START DATASET

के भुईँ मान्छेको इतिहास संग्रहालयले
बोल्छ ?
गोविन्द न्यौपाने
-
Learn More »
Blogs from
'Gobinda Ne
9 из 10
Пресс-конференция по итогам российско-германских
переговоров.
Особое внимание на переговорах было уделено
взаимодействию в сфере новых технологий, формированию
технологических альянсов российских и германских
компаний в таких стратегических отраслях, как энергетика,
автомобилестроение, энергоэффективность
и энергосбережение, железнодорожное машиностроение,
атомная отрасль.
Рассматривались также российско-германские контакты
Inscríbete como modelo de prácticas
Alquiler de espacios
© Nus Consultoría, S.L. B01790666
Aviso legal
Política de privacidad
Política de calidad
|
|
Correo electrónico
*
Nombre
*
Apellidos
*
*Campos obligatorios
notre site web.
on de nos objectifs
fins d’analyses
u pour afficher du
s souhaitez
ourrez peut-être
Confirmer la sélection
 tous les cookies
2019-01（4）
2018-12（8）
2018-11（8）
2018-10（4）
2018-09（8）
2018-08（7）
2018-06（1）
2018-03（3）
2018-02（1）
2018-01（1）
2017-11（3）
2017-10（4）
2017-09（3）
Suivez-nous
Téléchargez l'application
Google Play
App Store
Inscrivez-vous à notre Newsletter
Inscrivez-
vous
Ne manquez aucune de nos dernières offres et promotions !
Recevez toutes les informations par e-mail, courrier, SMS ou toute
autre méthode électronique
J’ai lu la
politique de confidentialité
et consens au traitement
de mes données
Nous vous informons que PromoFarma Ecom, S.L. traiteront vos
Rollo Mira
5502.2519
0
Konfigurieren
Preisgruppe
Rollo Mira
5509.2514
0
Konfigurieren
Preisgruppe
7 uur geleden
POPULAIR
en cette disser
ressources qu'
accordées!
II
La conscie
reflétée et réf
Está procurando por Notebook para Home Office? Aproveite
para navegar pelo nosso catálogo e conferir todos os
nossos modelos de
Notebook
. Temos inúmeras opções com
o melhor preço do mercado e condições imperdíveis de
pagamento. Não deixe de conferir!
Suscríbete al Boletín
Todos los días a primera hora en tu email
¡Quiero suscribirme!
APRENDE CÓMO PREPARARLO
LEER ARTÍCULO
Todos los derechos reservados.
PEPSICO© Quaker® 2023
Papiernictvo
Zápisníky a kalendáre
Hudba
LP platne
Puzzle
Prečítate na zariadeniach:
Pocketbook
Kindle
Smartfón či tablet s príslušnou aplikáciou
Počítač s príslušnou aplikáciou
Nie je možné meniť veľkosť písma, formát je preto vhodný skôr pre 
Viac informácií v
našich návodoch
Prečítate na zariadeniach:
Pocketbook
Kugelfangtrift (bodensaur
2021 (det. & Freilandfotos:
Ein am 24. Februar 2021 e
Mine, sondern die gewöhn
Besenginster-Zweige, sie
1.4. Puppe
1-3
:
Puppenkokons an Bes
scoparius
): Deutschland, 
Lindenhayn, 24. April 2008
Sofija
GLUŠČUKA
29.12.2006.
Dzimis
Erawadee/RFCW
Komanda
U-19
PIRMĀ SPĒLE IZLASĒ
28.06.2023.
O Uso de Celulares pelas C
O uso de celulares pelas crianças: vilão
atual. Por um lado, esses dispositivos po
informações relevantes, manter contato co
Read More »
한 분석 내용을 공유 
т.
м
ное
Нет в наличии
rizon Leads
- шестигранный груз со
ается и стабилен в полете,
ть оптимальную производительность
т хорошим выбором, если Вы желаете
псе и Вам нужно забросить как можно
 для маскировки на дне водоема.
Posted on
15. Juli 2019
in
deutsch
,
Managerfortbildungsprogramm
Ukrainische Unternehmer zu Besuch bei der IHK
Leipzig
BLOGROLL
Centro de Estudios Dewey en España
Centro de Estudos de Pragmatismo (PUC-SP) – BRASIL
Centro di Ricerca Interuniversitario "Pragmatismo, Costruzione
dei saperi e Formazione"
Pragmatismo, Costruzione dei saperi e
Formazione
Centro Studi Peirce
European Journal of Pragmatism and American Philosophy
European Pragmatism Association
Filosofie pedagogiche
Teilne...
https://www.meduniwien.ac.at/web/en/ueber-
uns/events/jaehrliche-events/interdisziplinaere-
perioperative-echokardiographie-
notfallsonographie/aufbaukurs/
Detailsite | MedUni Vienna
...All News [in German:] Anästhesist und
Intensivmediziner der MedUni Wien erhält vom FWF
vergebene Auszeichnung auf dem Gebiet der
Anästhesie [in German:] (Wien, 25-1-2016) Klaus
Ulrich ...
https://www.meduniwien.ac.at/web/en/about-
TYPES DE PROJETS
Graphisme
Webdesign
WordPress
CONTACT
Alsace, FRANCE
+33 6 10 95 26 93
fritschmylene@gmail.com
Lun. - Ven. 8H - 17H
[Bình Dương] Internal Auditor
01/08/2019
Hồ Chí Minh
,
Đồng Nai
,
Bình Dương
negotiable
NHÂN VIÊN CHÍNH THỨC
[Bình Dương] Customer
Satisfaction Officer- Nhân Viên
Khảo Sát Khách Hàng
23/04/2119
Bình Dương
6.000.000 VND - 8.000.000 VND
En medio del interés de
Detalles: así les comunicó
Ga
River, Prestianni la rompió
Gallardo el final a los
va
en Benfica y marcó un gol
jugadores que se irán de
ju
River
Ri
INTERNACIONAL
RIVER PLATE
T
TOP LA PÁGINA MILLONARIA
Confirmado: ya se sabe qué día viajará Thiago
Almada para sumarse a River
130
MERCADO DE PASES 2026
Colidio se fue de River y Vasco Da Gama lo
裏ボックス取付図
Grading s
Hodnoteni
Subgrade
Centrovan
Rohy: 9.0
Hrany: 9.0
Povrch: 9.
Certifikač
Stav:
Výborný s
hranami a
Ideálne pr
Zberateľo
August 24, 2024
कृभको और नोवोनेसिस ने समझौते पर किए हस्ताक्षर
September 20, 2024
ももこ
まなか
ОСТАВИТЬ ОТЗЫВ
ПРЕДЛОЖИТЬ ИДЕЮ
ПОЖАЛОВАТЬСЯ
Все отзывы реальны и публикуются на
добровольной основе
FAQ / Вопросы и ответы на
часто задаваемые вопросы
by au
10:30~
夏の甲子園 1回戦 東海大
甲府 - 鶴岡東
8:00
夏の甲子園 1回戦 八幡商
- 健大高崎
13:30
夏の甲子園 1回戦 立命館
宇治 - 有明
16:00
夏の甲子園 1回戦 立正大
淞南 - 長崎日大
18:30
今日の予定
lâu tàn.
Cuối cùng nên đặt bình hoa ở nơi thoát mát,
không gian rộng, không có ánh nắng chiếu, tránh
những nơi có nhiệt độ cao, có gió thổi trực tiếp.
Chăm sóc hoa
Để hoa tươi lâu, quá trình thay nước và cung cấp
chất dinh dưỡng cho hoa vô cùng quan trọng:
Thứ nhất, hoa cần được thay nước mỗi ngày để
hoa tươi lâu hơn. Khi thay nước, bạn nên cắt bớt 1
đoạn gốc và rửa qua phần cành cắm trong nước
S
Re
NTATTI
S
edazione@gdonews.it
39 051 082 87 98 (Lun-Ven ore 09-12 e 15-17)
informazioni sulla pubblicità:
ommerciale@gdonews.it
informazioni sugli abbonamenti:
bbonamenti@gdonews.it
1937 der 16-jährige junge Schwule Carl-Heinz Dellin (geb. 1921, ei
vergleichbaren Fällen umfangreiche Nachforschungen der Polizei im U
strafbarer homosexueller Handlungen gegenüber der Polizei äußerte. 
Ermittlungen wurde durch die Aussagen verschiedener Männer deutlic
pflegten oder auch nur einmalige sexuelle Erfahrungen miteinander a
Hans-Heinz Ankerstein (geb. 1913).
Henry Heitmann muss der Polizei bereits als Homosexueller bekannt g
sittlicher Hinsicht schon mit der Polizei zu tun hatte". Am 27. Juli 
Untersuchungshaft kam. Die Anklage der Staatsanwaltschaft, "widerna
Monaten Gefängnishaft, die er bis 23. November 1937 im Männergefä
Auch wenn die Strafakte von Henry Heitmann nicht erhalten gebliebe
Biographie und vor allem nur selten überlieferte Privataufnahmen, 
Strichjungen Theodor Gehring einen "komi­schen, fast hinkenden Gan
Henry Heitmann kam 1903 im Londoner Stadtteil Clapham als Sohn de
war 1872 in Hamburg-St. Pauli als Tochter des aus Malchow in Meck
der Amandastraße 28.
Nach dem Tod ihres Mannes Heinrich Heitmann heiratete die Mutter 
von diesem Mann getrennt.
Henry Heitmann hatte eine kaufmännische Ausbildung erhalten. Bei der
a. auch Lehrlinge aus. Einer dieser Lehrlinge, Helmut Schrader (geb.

END DATASET

TASK REQUIREMENTS
Repeat word for word every line from the start of the entries to the line holding "и энергосбережение, железнодорожное", inclusive, and nothing else.

ANSWER BELOW
के भुईँ मान्छेको इतिहास संग्रहालयले
बोल्छ ?
गोविन्द न्यौपाने
-
Learn More »
Blogs from
'Gobinda Ne
9 из 10
Пресс-конференция по итогам российско-германских
переговоров.
Особое внимание на переговорах было уделено
взаимодействию в сфере новых технологий, формированию
технологических альянсов российских и германских
компаний в таких стратегических отраслях, как энергетика,
автомобилестроение, энергоэффективность
и энергосбережение, железнодорожное машиностроение,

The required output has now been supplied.